* **Action item**
After locating the line with "772 386 30.44" in the data that follows, return it and every later line exactly, up to and including the line with "1012 680 9.10".

(Scene geometry reasoning data)
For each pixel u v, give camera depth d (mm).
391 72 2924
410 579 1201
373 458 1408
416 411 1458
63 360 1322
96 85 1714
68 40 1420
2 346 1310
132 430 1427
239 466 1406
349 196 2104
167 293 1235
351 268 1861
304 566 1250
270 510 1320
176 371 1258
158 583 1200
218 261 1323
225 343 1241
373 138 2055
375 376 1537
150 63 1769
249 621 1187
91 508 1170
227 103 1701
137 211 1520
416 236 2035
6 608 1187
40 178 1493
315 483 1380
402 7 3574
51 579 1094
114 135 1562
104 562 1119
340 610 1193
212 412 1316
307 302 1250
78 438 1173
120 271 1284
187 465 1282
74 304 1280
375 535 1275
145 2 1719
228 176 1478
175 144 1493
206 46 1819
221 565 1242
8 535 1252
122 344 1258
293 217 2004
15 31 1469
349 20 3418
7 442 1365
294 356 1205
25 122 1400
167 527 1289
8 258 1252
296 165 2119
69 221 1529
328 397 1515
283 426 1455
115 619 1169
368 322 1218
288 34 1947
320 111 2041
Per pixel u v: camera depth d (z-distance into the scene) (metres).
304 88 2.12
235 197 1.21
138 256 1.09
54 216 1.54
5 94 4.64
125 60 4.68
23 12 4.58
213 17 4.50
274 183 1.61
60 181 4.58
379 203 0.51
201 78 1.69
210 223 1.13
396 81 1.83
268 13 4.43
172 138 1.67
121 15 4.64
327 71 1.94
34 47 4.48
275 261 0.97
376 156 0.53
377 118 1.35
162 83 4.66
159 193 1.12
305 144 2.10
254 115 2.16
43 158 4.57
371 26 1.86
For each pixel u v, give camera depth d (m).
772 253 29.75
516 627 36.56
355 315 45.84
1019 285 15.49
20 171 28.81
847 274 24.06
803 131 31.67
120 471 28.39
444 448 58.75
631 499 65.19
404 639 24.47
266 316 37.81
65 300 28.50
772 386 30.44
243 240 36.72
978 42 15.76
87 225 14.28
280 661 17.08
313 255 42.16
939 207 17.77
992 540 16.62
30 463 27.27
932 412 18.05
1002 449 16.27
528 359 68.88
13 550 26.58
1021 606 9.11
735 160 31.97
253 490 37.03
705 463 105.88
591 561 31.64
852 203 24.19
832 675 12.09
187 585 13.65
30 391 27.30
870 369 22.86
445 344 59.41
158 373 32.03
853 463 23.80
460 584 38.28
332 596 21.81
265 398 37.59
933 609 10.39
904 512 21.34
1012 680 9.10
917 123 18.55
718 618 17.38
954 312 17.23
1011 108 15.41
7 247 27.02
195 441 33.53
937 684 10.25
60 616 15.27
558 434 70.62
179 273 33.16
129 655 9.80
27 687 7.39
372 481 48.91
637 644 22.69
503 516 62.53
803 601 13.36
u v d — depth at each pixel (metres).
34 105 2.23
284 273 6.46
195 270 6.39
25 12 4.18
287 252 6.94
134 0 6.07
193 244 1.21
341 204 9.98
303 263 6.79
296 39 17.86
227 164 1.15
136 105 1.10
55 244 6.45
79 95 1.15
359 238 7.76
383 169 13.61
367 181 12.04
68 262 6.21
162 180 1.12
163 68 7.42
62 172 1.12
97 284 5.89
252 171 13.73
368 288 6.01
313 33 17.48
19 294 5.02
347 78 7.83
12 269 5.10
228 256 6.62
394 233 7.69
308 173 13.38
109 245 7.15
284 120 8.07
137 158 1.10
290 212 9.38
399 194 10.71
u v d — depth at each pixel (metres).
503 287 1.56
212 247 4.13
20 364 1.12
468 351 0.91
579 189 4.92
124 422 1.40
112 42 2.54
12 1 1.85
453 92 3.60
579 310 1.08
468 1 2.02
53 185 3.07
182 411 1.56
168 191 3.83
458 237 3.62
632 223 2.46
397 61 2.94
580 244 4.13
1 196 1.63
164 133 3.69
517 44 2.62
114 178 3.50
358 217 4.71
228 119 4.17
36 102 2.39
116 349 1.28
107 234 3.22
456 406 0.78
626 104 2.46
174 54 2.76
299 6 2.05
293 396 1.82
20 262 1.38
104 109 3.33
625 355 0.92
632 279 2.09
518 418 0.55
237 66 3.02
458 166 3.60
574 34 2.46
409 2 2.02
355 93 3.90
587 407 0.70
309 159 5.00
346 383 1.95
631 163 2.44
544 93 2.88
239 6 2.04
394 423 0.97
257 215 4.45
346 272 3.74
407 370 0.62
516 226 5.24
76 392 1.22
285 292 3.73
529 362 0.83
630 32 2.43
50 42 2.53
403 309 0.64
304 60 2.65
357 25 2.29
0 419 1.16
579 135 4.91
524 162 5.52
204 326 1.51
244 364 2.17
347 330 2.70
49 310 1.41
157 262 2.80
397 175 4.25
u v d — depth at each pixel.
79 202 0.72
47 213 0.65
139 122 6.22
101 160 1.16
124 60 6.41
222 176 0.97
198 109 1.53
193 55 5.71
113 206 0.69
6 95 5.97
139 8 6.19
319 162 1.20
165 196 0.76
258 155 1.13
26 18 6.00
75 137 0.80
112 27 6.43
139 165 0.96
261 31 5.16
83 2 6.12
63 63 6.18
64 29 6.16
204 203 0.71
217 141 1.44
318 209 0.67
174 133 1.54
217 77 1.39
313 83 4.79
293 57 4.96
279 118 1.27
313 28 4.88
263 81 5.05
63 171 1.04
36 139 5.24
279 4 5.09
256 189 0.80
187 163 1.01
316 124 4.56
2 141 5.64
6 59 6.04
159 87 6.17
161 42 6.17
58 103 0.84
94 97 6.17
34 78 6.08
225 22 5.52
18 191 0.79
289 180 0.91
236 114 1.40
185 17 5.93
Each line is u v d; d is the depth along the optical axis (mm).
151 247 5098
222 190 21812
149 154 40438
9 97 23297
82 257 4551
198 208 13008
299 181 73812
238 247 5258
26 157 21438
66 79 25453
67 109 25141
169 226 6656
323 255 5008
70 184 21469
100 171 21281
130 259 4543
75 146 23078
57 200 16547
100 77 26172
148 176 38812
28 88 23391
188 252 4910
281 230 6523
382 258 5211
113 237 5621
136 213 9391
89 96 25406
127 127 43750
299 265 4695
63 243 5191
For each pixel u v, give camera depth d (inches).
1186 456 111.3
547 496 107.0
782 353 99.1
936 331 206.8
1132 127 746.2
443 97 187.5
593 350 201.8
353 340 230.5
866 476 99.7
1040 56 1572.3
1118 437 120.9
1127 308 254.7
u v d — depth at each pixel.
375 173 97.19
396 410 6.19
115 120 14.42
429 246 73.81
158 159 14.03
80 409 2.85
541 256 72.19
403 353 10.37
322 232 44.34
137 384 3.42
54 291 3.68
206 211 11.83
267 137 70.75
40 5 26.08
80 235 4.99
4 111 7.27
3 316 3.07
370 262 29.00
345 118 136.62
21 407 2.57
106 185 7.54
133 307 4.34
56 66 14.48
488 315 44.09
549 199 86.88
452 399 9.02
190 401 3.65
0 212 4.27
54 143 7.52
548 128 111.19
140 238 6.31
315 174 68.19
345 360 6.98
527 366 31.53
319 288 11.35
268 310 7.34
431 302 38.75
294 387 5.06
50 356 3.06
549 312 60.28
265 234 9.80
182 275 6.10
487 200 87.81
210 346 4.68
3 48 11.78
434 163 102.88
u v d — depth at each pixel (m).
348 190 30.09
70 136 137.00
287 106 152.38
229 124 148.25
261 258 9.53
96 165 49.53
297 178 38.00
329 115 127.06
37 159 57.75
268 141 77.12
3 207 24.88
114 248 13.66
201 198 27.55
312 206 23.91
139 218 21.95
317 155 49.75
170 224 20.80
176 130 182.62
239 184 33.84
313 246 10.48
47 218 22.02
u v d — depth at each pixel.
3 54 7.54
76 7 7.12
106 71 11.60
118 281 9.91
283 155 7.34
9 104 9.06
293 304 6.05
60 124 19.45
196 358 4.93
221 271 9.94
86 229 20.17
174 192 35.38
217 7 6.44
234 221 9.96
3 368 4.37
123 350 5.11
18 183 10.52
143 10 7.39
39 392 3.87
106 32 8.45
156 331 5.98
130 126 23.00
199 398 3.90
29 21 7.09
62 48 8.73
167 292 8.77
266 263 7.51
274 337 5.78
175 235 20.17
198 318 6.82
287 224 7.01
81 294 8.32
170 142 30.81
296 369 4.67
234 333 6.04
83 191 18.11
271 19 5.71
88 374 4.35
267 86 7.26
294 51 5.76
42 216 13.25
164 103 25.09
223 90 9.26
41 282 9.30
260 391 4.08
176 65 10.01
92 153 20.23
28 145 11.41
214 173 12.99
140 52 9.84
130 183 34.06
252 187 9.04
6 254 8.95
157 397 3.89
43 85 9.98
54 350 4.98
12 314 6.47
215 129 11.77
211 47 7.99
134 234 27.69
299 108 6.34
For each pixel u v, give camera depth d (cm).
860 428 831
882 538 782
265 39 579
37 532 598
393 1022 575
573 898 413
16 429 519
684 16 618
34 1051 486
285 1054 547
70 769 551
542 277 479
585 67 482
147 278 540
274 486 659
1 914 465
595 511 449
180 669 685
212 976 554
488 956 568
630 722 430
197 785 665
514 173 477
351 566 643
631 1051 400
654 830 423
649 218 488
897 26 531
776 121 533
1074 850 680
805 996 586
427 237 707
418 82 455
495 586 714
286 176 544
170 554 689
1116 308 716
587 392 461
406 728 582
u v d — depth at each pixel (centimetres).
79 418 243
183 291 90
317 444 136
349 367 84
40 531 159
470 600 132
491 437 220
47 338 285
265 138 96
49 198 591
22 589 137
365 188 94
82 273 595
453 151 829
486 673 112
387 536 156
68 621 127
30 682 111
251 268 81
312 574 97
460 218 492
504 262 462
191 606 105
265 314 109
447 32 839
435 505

* **Written answer**
772 386 30.44
243 240 36.72
978 42 15.76
87 225 14.28
280 661 17.08
313 255 42.16
939 207 17.77
992 540 16.62
30 463 27.27
932 412 18.05
1002 449 16.27
528 359 68.88
13 550 26.58
1021 606 9.11
735 160 31.97
253 490 37.03
705 463 105.88
591 561 31.64
852 203 24.19
832 675 12.09
187 585 13.65
30 391 27.30
870 369 22.86
445 344 59.41
158 373 32.03
853 463 23.80
460 584 38.28
332 596 21.81
265 398 37.59
933 609 10.39
904 512 21.34
1012 680 9.10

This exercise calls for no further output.